MINNEAPOLIS -- Kittens took over Minneapolis City Hall for a "Kitty Hall" event Tuesday to find new homes for cats from the city's animal shelter, and raise awareness about the need for adoptions.
The concept, initiated in 2015 in Seattle, drew hundreds of cat fans who also had a chance to take part in a mock election for "Meow-or" and "Kitty Council" after seeing the feline "cat-idates" in person.
Mayor Betsy Hodges, who has two adopted cats at home, freely admitted it was one of her pet projects -- so to speak.
"A friend of mine suggested to me that we do a Kitty Hall, and my eyes got big as saucers and I said 'Yes!'" Mayor Hodges told KARE, while holding a gray kitten named "Flo."
Flo was among 22 cats adopted from the Minneapolis Animal Care and Control shelter during the three-hour event. Diana Armstrong, a city employee, said she didn't know much about Flo before deciding to adopt the kitten.
"I only know that she's adorable and the first time I picked her up she purred, so I think she likes me!" Armstrong remarked.
The event also featured a tent for kitty cuddling.
"We have little litters of kittens rotating in there about every 20 minutes so they don’t get over stimulated," said Dani Joerger, the volunteer coordinator for Minneapolis Animal Care and Control.
"Visitors get to go in there and there are toys, there’s treats, so they can interact with the kittens, spend some time with them whether they want to adopt or not."
Those who adopted pets paid a $75 fee that included spay or neuter, microchip and a pet license for city residents.
But not everyone appreciated the Mill City's fluffy feel-good feline fiesta.
Sen. Michelle Benson of Ham Lake took to Twitter over the weekend -- tagging the Minnesota League of Cities -- to say, "@MinnesotaCities did you intend LGA to be used for Kitty Elections? Cities clearly have funds for non-essentials."
LGA stands for Local Government Aid, a program that sends part of the state's tax revenue back to cities to help with expenses and reduce the need to raise property taxes. Minneapolis received $77 million from the program this year, and is sharing part of it with the Parks Board.
The Local Government Aid program has been controversial because cities have grown to rely on those grants, but Republican lawmakers have criticized the state's largest cities for their spending priorities.
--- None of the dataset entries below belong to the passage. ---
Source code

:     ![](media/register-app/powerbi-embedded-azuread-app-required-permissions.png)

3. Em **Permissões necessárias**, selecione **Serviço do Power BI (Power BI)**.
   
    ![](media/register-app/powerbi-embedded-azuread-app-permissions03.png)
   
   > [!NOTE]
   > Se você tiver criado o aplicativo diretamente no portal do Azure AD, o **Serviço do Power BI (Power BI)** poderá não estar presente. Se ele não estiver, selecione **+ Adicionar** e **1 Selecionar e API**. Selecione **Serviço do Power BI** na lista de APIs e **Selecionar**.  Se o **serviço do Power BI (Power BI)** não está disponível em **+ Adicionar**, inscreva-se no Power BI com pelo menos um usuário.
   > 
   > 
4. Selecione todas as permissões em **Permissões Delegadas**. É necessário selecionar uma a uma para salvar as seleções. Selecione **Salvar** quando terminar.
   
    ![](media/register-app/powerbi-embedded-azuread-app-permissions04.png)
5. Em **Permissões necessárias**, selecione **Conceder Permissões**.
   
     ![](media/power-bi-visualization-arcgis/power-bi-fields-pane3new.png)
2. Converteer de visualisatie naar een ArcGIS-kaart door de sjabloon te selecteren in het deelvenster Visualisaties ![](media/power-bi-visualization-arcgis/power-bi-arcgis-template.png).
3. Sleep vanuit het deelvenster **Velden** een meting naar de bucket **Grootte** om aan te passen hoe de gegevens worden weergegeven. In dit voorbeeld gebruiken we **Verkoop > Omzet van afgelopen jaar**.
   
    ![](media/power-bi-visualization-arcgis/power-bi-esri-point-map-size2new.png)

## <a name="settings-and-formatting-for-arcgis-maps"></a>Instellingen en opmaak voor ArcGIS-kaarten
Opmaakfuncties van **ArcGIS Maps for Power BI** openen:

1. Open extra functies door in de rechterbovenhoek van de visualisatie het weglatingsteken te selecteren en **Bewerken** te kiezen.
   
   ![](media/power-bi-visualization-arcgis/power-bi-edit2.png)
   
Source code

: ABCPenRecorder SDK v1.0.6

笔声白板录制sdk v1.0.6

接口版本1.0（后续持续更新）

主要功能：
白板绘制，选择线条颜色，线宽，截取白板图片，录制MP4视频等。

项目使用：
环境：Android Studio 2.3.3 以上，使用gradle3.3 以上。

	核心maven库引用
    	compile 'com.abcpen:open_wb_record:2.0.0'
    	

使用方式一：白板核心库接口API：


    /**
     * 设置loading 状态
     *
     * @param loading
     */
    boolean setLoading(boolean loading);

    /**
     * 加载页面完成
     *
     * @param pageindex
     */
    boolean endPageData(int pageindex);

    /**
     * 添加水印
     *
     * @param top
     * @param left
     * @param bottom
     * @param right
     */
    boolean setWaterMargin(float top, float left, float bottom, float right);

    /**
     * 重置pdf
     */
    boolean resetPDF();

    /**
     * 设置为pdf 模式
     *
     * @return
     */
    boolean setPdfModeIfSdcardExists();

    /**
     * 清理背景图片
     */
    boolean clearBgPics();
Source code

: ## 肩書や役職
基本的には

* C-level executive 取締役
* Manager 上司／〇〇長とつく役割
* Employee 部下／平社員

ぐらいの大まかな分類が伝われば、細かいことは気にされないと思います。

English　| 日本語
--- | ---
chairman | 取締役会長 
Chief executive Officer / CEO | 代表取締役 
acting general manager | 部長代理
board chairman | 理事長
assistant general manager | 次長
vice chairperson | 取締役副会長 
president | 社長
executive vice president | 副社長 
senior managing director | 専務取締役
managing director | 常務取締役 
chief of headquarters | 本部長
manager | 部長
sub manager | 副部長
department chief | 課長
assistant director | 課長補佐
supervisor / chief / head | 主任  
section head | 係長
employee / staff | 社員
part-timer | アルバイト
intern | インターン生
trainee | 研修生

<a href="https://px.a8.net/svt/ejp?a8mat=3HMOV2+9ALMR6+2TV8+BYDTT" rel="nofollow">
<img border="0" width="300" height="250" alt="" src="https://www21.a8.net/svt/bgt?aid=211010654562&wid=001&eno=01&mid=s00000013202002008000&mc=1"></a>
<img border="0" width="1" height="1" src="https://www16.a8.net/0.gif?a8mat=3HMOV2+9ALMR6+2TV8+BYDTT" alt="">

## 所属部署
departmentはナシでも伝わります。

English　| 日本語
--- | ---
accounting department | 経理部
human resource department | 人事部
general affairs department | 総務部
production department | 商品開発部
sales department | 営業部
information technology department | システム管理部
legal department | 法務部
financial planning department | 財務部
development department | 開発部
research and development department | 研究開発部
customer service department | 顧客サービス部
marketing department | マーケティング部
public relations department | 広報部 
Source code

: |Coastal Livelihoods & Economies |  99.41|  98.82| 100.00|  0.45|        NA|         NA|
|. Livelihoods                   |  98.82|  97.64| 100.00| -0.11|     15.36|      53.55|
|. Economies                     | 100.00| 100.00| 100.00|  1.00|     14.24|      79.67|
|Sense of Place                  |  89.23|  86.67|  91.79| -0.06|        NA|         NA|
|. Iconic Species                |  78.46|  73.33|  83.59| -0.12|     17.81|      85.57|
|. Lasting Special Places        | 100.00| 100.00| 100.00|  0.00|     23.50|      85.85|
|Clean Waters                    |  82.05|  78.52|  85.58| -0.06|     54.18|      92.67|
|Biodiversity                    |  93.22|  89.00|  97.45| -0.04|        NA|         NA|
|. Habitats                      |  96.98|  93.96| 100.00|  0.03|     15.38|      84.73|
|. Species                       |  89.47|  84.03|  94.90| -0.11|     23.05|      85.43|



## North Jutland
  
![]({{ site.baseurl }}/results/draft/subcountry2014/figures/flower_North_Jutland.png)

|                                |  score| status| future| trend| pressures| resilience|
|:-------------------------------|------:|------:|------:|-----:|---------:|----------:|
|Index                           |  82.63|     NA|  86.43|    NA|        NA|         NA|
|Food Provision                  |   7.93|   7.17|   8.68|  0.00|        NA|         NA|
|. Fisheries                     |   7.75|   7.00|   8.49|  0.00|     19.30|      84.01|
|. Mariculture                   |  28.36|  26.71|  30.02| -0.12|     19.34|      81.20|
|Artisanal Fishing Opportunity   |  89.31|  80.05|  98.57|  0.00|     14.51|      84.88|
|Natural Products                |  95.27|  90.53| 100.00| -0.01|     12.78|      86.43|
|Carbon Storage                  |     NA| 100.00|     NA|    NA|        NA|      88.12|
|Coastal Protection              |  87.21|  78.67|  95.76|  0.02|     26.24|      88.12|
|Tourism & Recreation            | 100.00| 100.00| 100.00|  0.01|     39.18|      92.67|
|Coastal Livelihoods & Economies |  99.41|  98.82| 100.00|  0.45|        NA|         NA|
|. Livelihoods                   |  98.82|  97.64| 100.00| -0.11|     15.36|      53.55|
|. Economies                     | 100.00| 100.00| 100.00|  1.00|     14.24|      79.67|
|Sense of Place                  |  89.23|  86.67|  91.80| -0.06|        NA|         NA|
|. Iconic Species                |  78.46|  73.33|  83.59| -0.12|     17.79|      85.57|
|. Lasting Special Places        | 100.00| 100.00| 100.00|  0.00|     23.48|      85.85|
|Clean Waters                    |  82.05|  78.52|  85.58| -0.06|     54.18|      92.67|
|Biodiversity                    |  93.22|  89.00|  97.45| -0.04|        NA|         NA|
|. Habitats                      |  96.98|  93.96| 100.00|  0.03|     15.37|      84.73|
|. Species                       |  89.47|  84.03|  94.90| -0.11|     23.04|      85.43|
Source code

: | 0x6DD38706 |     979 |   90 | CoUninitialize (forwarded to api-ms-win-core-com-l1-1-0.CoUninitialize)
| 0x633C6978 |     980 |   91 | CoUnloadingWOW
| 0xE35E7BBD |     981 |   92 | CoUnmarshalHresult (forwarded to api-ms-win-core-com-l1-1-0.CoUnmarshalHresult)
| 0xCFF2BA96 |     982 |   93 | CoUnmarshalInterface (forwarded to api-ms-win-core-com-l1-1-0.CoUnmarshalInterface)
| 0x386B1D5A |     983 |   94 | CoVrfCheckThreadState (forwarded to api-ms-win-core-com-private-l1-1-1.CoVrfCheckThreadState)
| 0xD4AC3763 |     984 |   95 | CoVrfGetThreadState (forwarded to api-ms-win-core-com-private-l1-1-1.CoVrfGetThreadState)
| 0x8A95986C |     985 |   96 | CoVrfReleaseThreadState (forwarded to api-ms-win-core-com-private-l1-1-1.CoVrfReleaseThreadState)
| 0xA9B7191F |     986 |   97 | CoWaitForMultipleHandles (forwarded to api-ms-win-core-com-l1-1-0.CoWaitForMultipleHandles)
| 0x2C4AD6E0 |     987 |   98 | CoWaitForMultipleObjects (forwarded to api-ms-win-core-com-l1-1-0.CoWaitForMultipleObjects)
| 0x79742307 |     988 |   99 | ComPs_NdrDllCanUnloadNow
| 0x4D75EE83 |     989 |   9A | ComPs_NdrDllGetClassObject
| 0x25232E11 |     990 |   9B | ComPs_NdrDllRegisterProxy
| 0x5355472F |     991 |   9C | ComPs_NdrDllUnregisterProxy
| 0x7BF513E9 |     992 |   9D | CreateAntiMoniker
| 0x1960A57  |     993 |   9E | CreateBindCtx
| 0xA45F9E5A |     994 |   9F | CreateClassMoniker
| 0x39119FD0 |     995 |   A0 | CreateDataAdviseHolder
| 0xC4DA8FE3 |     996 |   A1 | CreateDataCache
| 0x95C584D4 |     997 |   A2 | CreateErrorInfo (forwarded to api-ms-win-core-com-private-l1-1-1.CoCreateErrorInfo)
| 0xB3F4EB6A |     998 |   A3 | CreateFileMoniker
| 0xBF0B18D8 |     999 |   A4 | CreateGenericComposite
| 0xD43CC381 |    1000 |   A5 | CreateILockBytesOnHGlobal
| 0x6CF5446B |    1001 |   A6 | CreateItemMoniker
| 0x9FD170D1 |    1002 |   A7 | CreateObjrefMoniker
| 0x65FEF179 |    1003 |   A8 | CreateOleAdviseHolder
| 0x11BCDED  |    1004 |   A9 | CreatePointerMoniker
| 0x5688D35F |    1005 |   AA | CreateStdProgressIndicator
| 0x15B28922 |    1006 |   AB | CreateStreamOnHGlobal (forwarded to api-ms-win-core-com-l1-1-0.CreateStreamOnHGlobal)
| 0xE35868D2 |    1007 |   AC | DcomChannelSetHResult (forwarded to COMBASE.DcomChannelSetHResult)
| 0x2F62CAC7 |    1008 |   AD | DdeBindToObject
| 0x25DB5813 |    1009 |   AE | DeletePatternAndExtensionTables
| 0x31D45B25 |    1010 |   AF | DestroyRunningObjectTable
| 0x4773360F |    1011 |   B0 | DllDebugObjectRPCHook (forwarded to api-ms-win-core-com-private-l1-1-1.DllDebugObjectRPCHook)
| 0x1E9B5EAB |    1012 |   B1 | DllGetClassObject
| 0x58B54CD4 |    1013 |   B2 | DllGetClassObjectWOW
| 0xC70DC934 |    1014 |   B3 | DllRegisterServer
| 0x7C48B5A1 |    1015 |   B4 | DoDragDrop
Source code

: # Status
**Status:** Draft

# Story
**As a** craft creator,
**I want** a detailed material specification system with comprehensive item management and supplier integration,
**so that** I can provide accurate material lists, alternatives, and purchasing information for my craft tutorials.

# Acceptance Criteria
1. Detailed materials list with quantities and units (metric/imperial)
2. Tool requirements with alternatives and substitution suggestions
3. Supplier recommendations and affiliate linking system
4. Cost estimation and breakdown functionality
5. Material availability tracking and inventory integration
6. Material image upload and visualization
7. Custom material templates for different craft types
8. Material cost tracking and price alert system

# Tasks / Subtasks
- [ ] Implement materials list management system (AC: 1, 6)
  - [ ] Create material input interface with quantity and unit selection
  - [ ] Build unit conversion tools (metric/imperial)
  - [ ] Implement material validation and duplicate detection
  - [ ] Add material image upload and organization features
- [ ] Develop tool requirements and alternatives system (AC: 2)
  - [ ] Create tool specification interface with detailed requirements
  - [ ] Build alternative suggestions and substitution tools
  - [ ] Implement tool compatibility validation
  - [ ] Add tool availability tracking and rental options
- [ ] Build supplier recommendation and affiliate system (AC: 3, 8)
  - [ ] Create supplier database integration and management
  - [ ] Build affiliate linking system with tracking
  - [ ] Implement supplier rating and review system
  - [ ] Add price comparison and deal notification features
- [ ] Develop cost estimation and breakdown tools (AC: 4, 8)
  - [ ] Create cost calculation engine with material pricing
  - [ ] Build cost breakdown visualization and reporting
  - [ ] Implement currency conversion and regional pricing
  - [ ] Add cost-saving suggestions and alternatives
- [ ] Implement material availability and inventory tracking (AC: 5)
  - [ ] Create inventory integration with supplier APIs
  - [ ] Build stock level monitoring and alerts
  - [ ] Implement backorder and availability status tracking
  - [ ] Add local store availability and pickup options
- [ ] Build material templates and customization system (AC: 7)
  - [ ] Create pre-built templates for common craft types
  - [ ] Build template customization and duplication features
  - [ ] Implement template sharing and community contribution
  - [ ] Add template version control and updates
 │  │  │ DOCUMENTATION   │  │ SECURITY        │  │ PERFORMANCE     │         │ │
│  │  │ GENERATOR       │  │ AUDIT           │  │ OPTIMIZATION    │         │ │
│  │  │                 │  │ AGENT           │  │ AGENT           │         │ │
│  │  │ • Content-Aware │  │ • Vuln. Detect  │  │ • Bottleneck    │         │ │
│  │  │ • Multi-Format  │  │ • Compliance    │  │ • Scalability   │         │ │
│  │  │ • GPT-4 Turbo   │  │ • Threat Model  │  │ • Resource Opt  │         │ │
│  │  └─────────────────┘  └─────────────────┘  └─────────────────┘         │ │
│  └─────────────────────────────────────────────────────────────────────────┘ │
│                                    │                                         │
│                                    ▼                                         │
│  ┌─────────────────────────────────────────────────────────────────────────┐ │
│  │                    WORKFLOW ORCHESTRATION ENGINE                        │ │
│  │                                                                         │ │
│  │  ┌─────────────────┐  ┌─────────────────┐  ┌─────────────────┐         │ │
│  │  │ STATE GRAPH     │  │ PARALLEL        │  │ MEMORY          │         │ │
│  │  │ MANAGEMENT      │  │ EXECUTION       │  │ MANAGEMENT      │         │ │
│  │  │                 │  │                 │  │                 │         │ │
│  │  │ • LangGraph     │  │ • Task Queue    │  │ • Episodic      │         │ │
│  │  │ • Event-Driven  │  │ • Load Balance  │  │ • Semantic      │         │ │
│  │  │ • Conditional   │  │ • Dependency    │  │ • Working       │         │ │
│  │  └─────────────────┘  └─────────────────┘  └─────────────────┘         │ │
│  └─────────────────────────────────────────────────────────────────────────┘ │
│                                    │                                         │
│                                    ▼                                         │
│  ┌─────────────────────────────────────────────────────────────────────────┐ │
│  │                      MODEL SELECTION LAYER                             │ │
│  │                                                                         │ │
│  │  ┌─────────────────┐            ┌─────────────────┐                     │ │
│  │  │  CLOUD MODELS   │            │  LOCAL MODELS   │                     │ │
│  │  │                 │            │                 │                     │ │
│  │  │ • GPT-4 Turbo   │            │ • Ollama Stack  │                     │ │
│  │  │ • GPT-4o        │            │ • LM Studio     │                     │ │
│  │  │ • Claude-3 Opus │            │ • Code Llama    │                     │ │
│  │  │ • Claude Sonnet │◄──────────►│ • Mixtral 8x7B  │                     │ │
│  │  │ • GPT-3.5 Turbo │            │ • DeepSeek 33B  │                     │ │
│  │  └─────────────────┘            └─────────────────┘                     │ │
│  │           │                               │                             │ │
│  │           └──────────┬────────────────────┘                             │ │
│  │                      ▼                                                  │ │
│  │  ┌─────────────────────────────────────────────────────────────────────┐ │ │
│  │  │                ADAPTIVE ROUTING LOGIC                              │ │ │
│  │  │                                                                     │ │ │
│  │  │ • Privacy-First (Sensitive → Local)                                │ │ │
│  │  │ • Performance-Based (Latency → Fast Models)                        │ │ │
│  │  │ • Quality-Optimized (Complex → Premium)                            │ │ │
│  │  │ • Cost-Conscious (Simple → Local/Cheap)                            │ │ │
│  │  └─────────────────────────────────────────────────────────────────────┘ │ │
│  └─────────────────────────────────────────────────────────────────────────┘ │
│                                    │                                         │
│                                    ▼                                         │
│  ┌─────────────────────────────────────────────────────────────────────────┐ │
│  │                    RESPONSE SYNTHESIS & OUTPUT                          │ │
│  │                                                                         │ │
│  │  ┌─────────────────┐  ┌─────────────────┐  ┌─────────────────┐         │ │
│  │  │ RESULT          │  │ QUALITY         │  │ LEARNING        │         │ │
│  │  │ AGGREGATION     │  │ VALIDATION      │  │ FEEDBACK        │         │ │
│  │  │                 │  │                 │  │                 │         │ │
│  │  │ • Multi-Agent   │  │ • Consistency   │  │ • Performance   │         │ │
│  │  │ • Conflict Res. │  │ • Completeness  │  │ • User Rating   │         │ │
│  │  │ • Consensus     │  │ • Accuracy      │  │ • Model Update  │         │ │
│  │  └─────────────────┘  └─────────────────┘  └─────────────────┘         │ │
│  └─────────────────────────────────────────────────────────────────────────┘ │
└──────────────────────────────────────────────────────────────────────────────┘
GOP leaders have also questioned why property tax rates sometimes increase even when cities receive LGA payments.
Most of the people running the Kitty Hall event were volunteers, but Animal Care and Control staff estimated the cost at $1,500, including T-shirts for the staff and volunteers.
Mayor Hodges said she expected the City's cost would be recovered through the adoption fees. She pointed out that the City is already paying for the care of those kittens whether or not they're adopted.
"The idea is to promote cat adoption," Hodges said.
"And frankly, I think it’s a great use of our resources to make sure that these animals get homes and to make sure that people who want cats get them."